Crónica de Alexandre Honrado
Pós-memória
Confesso-me profundamente desiludido, triste, empurrado pelo vento fabricado pelas máquinas ideológicas que escondem as brisas e os furacões que a natureza produz e oferece gratuitamente.
Sempre achei que a inteligência, a cultura, a palavra, podiam aliar-se para benefício humano, contrariando séculos de barbárie e de ignorância, de soluções rudes, básicas e ignorantes, a resposta pela brutalidade, na ponta dos punhos e das armas.
Era uma utopia minha que com o avanço histórico e cultural da Humanidade a humanidade se encontrasse, fizesse um acampamento de paz e em torno da fogueira morna dos projetos de bem comum e encontrasse soluções de caminhos pacíficos e em conjunto. Não esperava ver arruaceiros sem causa a partirem montras e a incendiarem propriedade alheia, gente a esmurrar-se em recintos desportivos que pela sua natureza seriam de competição e de apaziguamentos, facas a matarem inocentes, armas de fogo nas mãos de gente insana, líderes políticos tresmalhados como reses atiçadas, escolas onde não se quer aprender, saúde que se quer privatizar, líderes espirituais sem espiritualidade, ícones da sapiência com comportamentos reles e ignorantes, a morte dos últimos heróis, a censura a regressar como ameaça a quem pensa livremente, a cultura da morte, da exclusão, da ecranização, matando, aprisionando e cegando os seres humanos.

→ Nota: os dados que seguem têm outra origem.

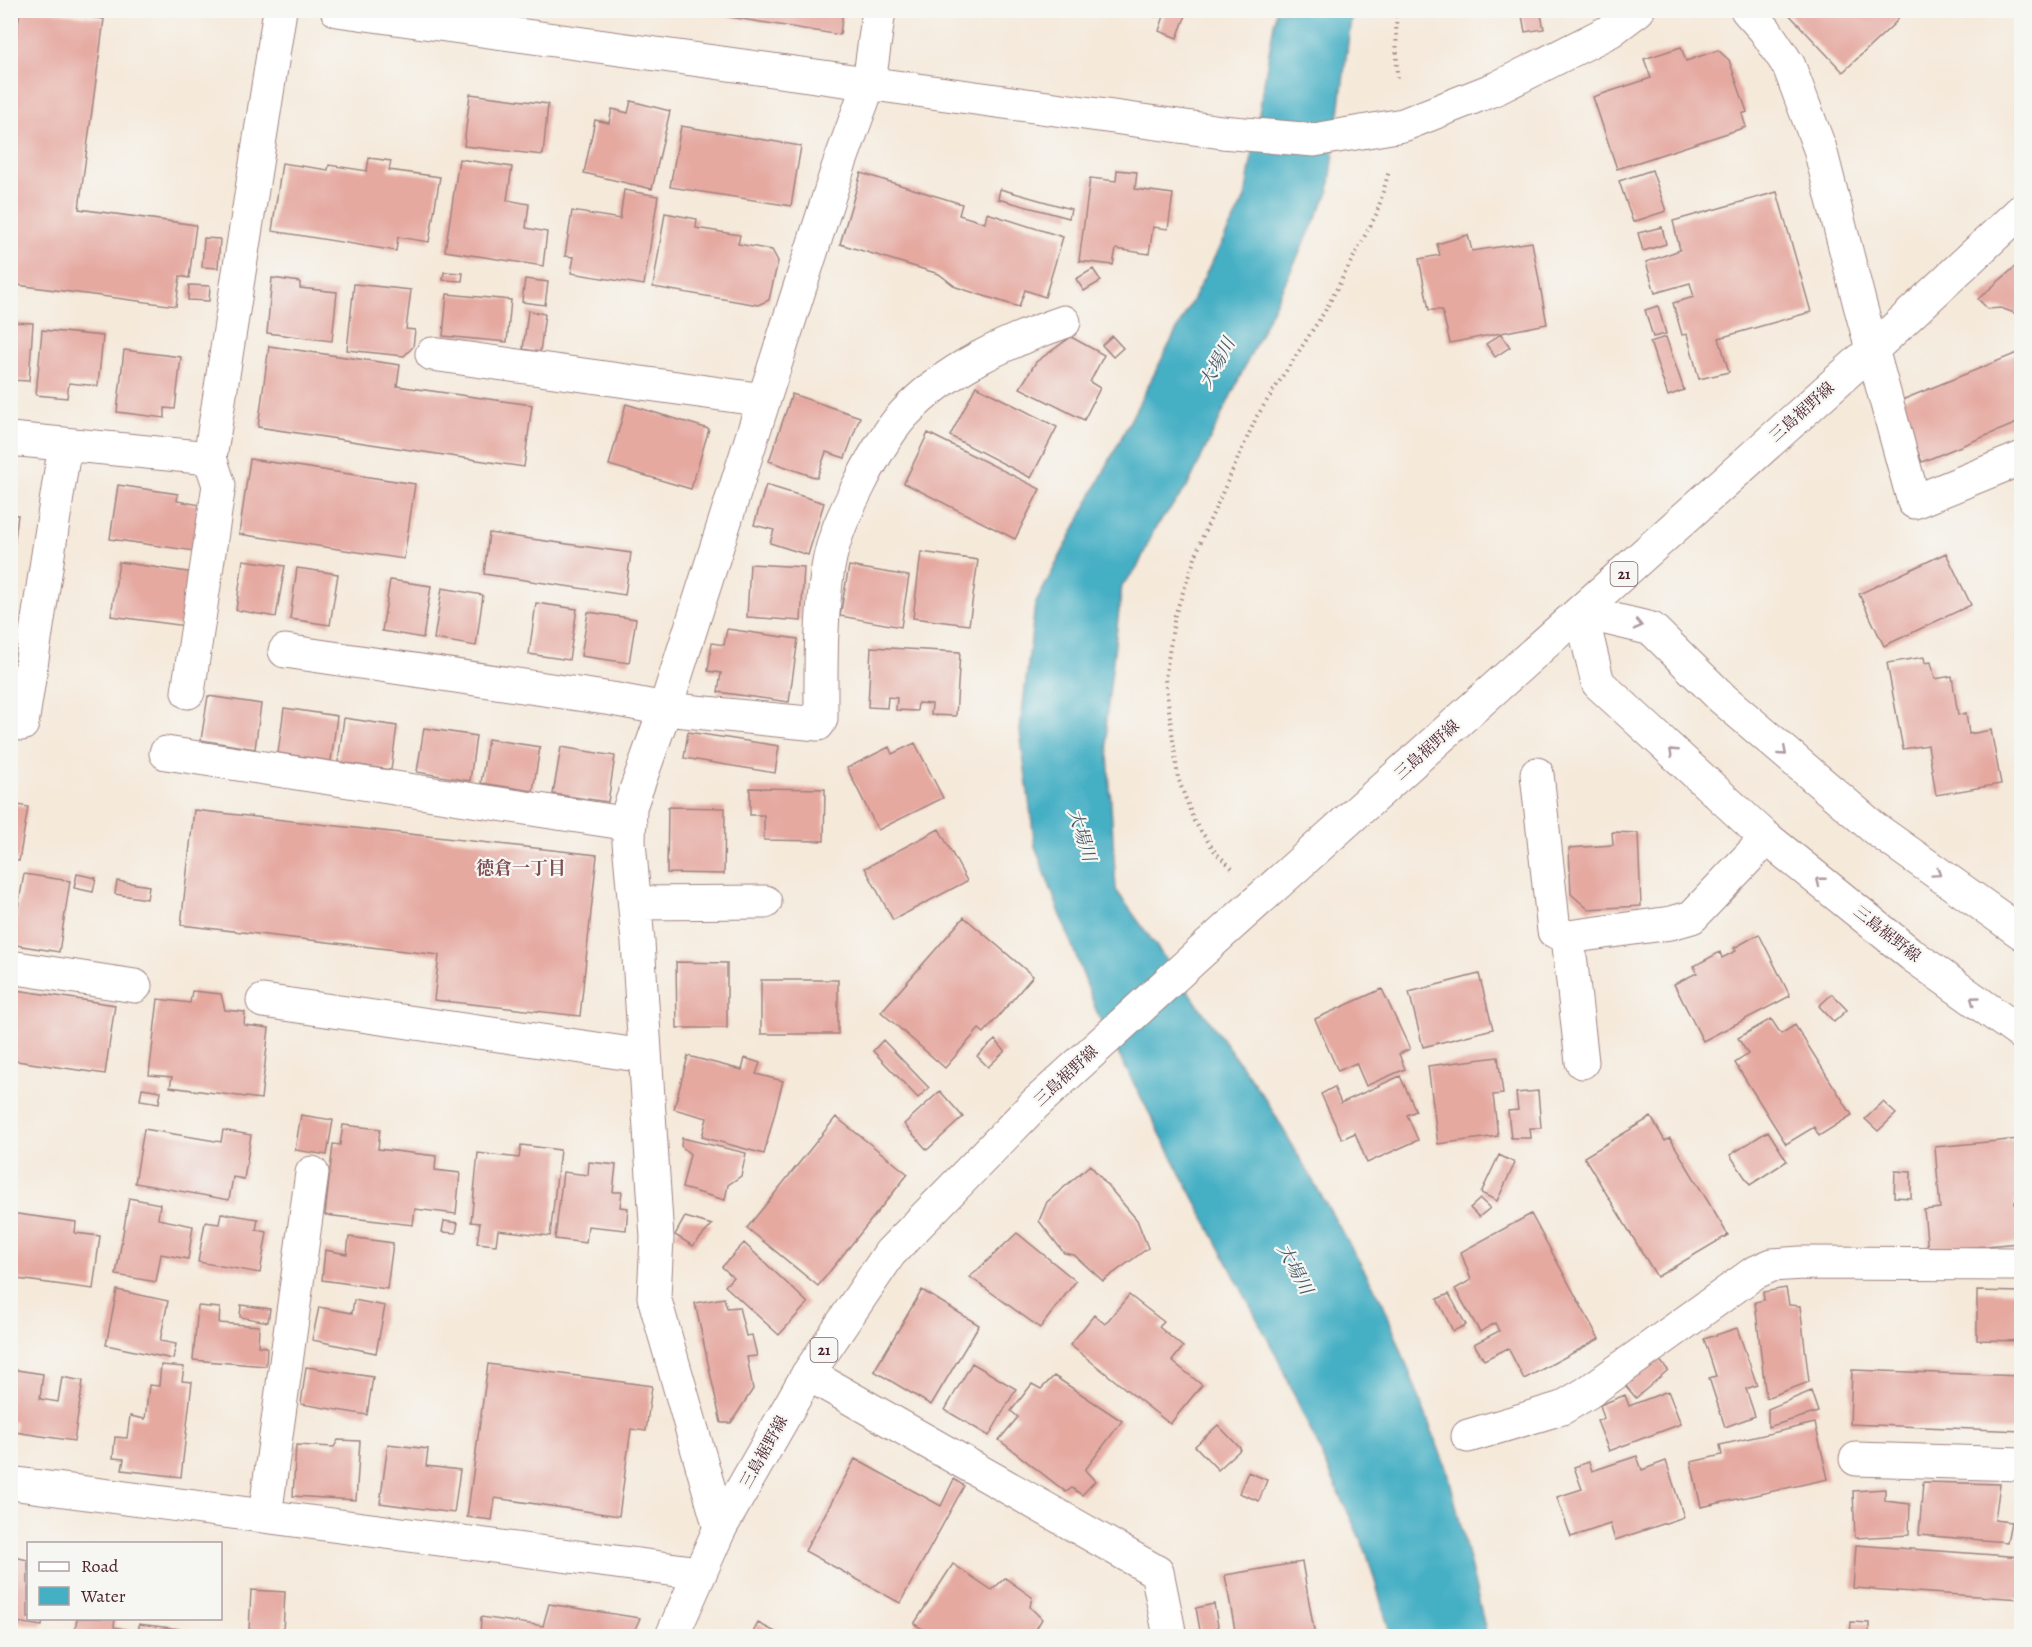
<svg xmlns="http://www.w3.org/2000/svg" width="2032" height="1647" font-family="Alegreya,'Noto Serif JP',serif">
<rect width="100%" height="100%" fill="#f6f6f2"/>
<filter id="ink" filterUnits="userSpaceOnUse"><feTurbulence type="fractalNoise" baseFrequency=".0167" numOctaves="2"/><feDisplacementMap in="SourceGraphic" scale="12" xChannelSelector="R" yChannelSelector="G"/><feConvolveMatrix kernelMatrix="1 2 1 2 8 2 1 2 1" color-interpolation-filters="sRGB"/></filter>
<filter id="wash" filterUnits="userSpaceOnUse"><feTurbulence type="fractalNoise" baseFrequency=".008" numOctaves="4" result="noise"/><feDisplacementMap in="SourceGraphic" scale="24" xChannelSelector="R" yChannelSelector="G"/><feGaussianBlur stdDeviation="1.35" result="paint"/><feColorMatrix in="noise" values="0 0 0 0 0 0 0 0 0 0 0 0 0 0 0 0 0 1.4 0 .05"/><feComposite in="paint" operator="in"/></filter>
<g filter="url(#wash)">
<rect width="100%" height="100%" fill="#f5e9da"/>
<path fill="#45afc4" stroke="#486778" stroke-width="1.5" d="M1276,11H1352L1329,191L1187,487L1155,528L1137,568L1122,585L1106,720L1116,890L1268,1103L1383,1303L1449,1476L1487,1636H1391L1367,1554L1277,1357L1098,1015L1035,846L1020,731L1035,605L1245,198Z"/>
<g id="blocks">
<path fill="#e5a9a0" d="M20,10H39L104,19L79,209L196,225L189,278L180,276L176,306L10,284V83Z
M688,10H843L840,35Z
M1139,10H1158L1155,17Z
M1166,10H1188L1177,38L1159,31Z
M1521,10H1540L1544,29L1525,32Z
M1785,10H1903L1895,23L1843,72Z
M1681,47L1686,61L1718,50L1729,60L1747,112L1742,114L1746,127L1617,169L1593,97L1651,78L1644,59Z
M470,94L548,104L543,155L464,146Z
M631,101L670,111L652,189L584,173L595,120L609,123L612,109L628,113Z
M681,126L801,146L791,206L670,187Z
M369,158L391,161L389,170L440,177L429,242L398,237L396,251L272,231L282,163L328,170L329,165L367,171Z
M459,159L512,167L507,200L529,204L526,228L547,232L543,266L445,251Z
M1117,170L1137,172L1135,189L1173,194L1168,229L1153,227L1149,254L1116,249L1113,265L1079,261L1090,178L1116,181Z
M1652,170L1666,211L1633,222L1619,181Z
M861,173L962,204L959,215L985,223L987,213L1063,237L1045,297L1025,290L1019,307L956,287L939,274L840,244Z
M1000,189L1071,209L1069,218L998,199Z
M624,190L658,196L644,285L571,273L574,257L565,256L572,211L620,219Z
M1777,192L1811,312L1719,338L1729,372L1699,379L1687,334L1682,335L1673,303L1694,297L1690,283L1655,293L1646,262L1680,250L1673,221Z
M665,213L697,219L696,228L740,235L738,244L772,250L778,261L769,300L758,305L653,287Z
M1662,227L1666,244L1643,251L1638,233Z
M1468,235L1472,251L1532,242L1547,324L1450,343L1442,310H1429L1419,259L1440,255L1437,244Z
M204,238L220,239L218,268L202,267Z
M2022,261V316L2001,308L1988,309L1978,299Z
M1093,269L1101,281L1084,291L1076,279Z
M444,272L463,273L462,281L443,280Z
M272,278L300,282V288L337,292L332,341L267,333Z
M525,279L548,282L545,305L522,302Z
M354,284L411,290L406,329L415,330L413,347L404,356L347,350Z
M189,285L210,286L209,301L188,300Z
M447,294L511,300L507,342L443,336Z
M1658,306L1666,334L1653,337L1645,310Z
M528,311L545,314L540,352L523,349Z
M10,322L33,323L29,381L10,380Z
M42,330L103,336L98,386L69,383L67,398L36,395Z
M1501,334L1510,347L1495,357L1486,344Z
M1112,336L1123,348L1113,357L1102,345Z
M1071,337L1104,355L1090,382L1100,388L1084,420L1020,388L1036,362Z
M1666,337L1684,390L1668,396L1650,342Z
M269,346L400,365L397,386L532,405L524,467L258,427Z
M124,350L181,357L175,409L165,408V418L117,412Z
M2022,351V421L1922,462L1897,402Z
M976,386L1057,427L1031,478L950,436Z
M792,394L860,417L845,458L826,452L817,478L769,461Z
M626,404L709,429L691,489L609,465Z
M928,433L1040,489L1015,539L904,483Z
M250,459L415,484L404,559L239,534Z
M118,485L178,494L177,501L201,505L195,551L110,539Z
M766,485L824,503L808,555L770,543L774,530L754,525Z
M10,514L18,515L12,562H10Z
M489,533L631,553L625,595L484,574Z
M921,552L978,560L969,625L913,618Z
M1946,553L1971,605L1884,646L1859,594Z
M243,560L285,566L276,617L236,610Z
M119,562L194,573L186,626L111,616Z
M750,564L804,567L801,621L747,617Z
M849,566L909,576L901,627L840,616Z
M297,568L338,574L330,625L290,619Z
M390,580L431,586L423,638L382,631Z
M442,588L483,595L476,646L434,639Z
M536,603L577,609L569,660L529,654Z
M588,612L636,619L629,663L581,656Z
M727,629L798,639L789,702L718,692L721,673L708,671L712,643L724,645Z
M871,647L960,652L956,716L931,715L932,704L918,703L917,711L896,710L897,698L888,697L887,708L868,707Z
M1924,657L1925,663L1931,662L1935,679L1952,676L1958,715L1966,713L1969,734L1991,730L2001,784L1936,795L1928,745L1903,749L1887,663Z
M208,696L261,704L255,749L201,740Z
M284,708L337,716L331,761L278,753Z
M344,718L397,726L391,770L338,762Z
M424,728L476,736L470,781L417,772Z
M688,732L779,746L775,773L684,758Z
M488,739L540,747L533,791L481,783Z
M915,743L943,798L878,830L847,768L889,747L892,754Z
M561,747L615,756L608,802L553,794Z
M750,788L825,789L824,841L764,840V815H750Z
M10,803L28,807L19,861L10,859Z
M668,807L725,808L724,874L667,873Z
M194,810L597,855L580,1016L434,1000L439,955L181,925Z
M939,829L967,881L893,920L865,868Z
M1612,832L1638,833L1641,906L1588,909L1571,894L1569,848L1613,845Z
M24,874L70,881L59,952L10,944V917L16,918Z
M77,874L96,878L93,892L74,888Z
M117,881L149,886L147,899L115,894Z
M964,917L1033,976L984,1033L979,1029L945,1068L881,1012Z
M1759,934L1790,996L1703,1041L1674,984L1697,973L1694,966L1720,952L1722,958L1736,951L1734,948Z
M676,962L727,963V1028H677Z
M1479,974L1493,1029L1423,1047L1409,992Z
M761,980H838V1034H761Z
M10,989L115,1005L105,1074L10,1060Z
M1382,989L1410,1049L1399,1054L1405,1069L1366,1086L1356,1063L1338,1071L1315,1019Z
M192,991L221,994L225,1010L245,1012L244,1025L269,1028L261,1099L170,1087L172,1077L149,1075L158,999L190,1003Z
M1832,994L1847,1010L1834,1022L1819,1006Z
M1771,1019L1781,1034L1795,1025L1852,1115L1819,1136L1814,1127L1786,1144L1735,1063L1748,1054L1738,1038Z
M883,1040L929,1088L918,1098L873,1051Z
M995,1040L1005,1051L988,1067L977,1056Z
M688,1056L742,1070L745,1058L760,1063L756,1074L783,1081L764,1154L702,1137L707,1118L674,1109Z
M1498,1057L1503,1094L1493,1095L1498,1136L1438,1144L1428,1066Z
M1400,1076L1416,1111L1407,1115L1418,1140L1367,1163L1355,1133L1342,1139L1321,1094L1334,1087L1341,1103Z
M142,1088L161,1091L159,1103L140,1100Z
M940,1091L963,1117L927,1150L904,1124Z
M1538,1091L1541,1128H1530L1531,1138H1511L1508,1111L1518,1110L1516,1093Z
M1883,1102L1896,1114L1878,1131L1865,1119Z
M301,1115L333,1120L327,1155L295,1150Z
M836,1117L908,1174L818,1286L747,1228Z
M1651,1117L1665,1141L1670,1138L1728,1235L1657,1277L1584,1157Z
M343,1125L380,1129L378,1149L436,1156L435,1170L460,1173L456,1214L415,1209L413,1225L325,1215L333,1144L340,1145Z
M144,1129L221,1142L223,1130L251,1135L244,1179L233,1177L229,1200L135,1183Z
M1768,1131L1787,1161L1750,1185L1730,1155Z
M682,1138L746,1153L741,1176L728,1185L725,1200L682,1188L690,1154L681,1146Z
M2019,1139L2022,1160V1201L2015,1202L2019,1243L1928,1251L1924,1210L1940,1208L1935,1147Z
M521,1145L560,1150L550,1236L498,1230L496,1245L477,1243L480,1223L471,1222L478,1153L519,1158Z
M1499,1155L1515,1163L1497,1201L1481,1193Z
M589,1162L616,1165L613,1192H622L620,1207L628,1208L626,1230L588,1226L586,1243L555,1239L563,1172L588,1175Z
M1090,1165L1137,1220L1148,1248L1103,1281L1074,1255L1064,1253L1039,1221L1047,1202Z
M1895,1171L1911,1172V1198L1894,1197Z
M129,1198L160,1204L158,1219L193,1226L188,1259L161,1254L156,1282L116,1275Z
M1480,1199L1490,1208L1479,1217L1470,1208Z
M10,1213L76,1222L75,1233L100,1236L93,1289L10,1278Z
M221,1213L258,1219L256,1230L267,1232L260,1273L198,1262L205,1222L219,1224Z
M1531,1214L1599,1339L1524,1379L1508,1348L1484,1360L1474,1344L1499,1331L1495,1323L1480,1332L1455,1289L1471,1280L1461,1252Z
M685,1217L712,1225L693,1246L675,1235Z
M444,1221L458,1223L456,1233L442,1232Z
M1017,1233L1076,1281L1040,1328L970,1277Z
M349,1237L393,1243L387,1289L322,1280L325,1250L347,1254Z
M744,1243L808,1303L779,1335L725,1286L733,1277L722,1267Z
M1786,1288L1789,1305L1800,1306L1809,1382L1766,1398L1755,1302L1764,1300L1763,1292Z
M117,1290L168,1301L160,1341L176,1344L173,1359L106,1345Z
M922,1290L979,1325L931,1405L874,1371Z
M1977,1291L2022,1292V1341L1977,1340Z
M1449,1294L1466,1325L1453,1331L1437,1299Z
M1129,1295L1164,1322L1159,1327L1183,1347L1172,1361L1202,1385L1170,1424L1070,1345L1094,1315L1105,1324Z
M724,1298L727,1308L739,1307L746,1336L752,1335L757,1356L747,1357L753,1389L731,1423H721L695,1303Z
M354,1300L385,1306L376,1353L312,1340L319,1307L352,1313Z
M241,1305L270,1309L268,1322L240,1317Z
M198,1306L220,1308L219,1323L259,1326L258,1346L267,1347L266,1366L193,1360Z
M1737,1328L1757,1385L1746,1389L1755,1416L1725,1427L1709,1378L1716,1376L1704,1339Z
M1657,1357L1668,1370L1636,1398L1625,1385Z
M972,1363L1016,1389L989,1436L945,1410Z
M488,1364L652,1386L646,1431L631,1429L619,1516L495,1498L492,1520L467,1517Z
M161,1365L184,1367L182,1381L192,1382L181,1477L122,1470L124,1459L113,1458L115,1437L127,1438L130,1416L145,1419L149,1385L159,1386Z
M306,1367L373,1377L367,1415L301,1404Z
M10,1369L43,1374L40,1399L58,1402L62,1377L83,1381L74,1441L15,1432L16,1423L10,1421Z
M1852,1370L2022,1376V1431L1850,1424Z
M1054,1376L1122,1421L1085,1470L1095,1481L1082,1495L1072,1488L1066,1492L999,1440L1018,1417L1011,1411L1032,1384L1041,1389Z
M1668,1391L1681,1424L1609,1451L1597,1421L1604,1418L1600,1405L1625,1395L1629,1406Z
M1811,1391L1818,1412L1768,1427V1409Z
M1815,1423L1828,1479L1701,1507L1691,1462L1722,1455L1720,1445Z
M1218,1425L1241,1449L1218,1470L1195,1446Z
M338,1440L360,1441L356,1500L293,1496L296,1445L334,1447Z
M388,1444L428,1449L426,1466L460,1470L454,1513L380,1503Z
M1637,1456L1642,1470L1666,1461L1684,1517L1615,1540L1610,1524L1571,1537L1557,1497L1582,1489L1574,1467L1589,1462L1592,1471Z
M855,1459L941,1506L954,1479L964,1486L900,1603L805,1551Z
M1248,1472L1267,1480L1259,1501L1239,1493Z
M1923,1482L2000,1484L1995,1520L2011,1522L2007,1542L1919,1535Z
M1885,1489V1501L1910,1504L1909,1535L1855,1538L1853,1491Z
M1856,1545L2022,1557V1599L1853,1588Z
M10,1556L28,1560V1618H43L42,1626L10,1621Z
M1302,1562L1315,1636H1236L1225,1575Z
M953,1564L992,1590L1005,1578L1032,1597L1030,1607L1042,1619L1032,1636H935L914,1624Z
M251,1590L285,1592L283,1632L249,1630Z
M549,1604L640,1618L632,1636H480L481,1617L543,1626Z
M1214,1604L1220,1636H1201L1196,1608Z
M77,1618H115L114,1627L139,1632V1624L180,1629L179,1636H74Z
M1851,1622L1869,1623V1636H1850Z
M758,1623L783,1636H751Z"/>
</g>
</g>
<g filter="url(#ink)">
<use href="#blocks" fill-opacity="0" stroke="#a08482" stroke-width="1.5"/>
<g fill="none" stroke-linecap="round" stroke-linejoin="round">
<g stroke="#a08482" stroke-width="35">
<path id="minor" d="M337,10L1222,132L1314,140L1403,125L1497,88L1610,31L1638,10
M1747,10L1765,30L1789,66L1820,149L1860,305L1914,502L2022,458
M432,354L764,400
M10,439L210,458L280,10
M285,651L612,699L665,709L818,724L821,719C821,669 820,618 828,568C833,537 844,515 858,487C868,466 888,431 904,414C947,368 1006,342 1064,322
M188,692L219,485L210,458
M10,722L22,724L65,444
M166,753L630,824
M1537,774L1554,931L1568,937L1582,1062
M635,903L765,902
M1568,937L1671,923L1692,917L1767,838
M10,967L135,986
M263,1001L645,1056
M808,1374L1157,1572L1170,1636
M1468,1436L1562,1408L1587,1393L1754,1273L1772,1265L1801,1263L2022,1264
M1856,1459L2022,1464
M10,1483L700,1573
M265,1516L312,1173
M720,1528L654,1297L657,1238L638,942L629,842L630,807L665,709L838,168L869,83L879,10"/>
</g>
<g stroke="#a08482" stroke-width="35">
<path id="major" d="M2022,933L1874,828L1723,699L1652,629L1581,612L1598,683L1763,835L1912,955L2022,1034
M672,1636L720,1528L808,1374L890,1253L1035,1104L1222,933L1873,349L2022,210"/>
</g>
<path stroke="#a08482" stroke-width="4" stroke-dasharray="1.5 4.5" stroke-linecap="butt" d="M1396,10L1397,82
M1232,868L1216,853L1194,821L1178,778L1165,679L1175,615L1202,538L1257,416L1325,311L1377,213L1389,171"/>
<use href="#minor" stroke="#fff" stroke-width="33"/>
<use href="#major" stroke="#fff" stroke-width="33"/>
</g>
<defs><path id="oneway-chevron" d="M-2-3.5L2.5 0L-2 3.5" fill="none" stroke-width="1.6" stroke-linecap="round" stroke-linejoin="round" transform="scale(1.5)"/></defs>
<g stroke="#ae9aa0">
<use href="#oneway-chevron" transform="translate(1638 625) rotate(13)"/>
<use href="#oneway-chevron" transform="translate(1673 752) rotate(-137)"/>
<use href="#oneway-chevron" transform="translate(1783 752) rotate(41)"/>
<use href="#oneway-chevron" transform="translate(1937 873) rotate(35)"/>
<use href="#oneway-chevron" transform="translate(1820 881) rotate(-141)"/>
<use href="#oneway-chevron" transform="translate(1974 1000) rotate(-144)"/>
</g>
</g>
<g text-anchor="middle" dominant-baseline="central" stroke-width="4.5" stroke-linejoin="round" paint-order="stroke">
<g fill="#f6f6f2" stroke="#7e6067" stroke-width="1.5">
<rect x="1610.5" y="562" width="27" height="24" rx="4.5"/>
<rect x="810.5" y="1338" width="27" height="24" rx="4.5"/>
</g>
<g font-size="15" font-weight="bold" fill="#4a1f2b">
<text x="1624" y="574">21</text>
<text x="824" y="1350">21</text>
</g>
<g font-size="16" fill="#4a1f2b" stroke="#f6f6f2">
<text transform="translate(1802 412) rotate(-42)">三島裾野線</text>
<text transform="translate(1427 750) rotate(-42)">三島裾野線</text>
<text transform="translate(1887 934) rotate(38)">三島裾野線</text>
<text transform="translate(1066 1076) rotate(-43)">三島裾野線</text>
<text transform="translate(764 1452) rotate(-61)">三島裾野線</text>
</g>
<g font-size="18" font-style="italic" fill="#485968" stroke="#f6f6f2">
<text transform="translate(1217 363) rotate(-61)">大場川</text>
<text transform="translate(1082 835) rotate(73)">大場川</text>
<text transform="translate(1295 1269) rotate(62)">大場川</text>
</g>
<g font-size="18" font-weight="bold" fill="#804f54" stroke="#f6f6f2">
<text x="521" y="868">徳倉一丁目</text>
</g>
</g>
<rect width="2032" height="1647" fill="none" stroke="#f6f6f2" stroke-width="36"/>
<rect x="27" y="1542" width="195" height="78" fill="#f6f6f2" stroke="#b1a0a2" stroke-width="1.5"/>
<rect x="39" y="1562" width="30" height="9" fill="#ffffff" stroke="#b1a0a2" stroke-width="1.5"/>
<text x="81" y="1572" font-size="18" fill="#4a1f2b">Road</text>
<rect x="39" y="1587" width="30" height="18" fill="#45afc4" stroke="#b1a0a2" stroke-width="1.5"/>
<text x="81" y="1602" font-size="18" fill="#4a1f2b">Water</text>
</svg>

Nunca pensei que se abrisse a casa da democracia aos seus traidores e detratores, nunca pensei que fossemos alvo de tão grandes ultrajes, de tanta mesquinhez, de tanta estupidez.
Não sei o que ficará das memórias do presente. Alguém por certo virá cobrir de cal os mortos da última razão, da última resistência. A pós-memória pode ser um imenso prato vazio, um poço seco, um planeta reduzido a uma rocha perdida no espaço.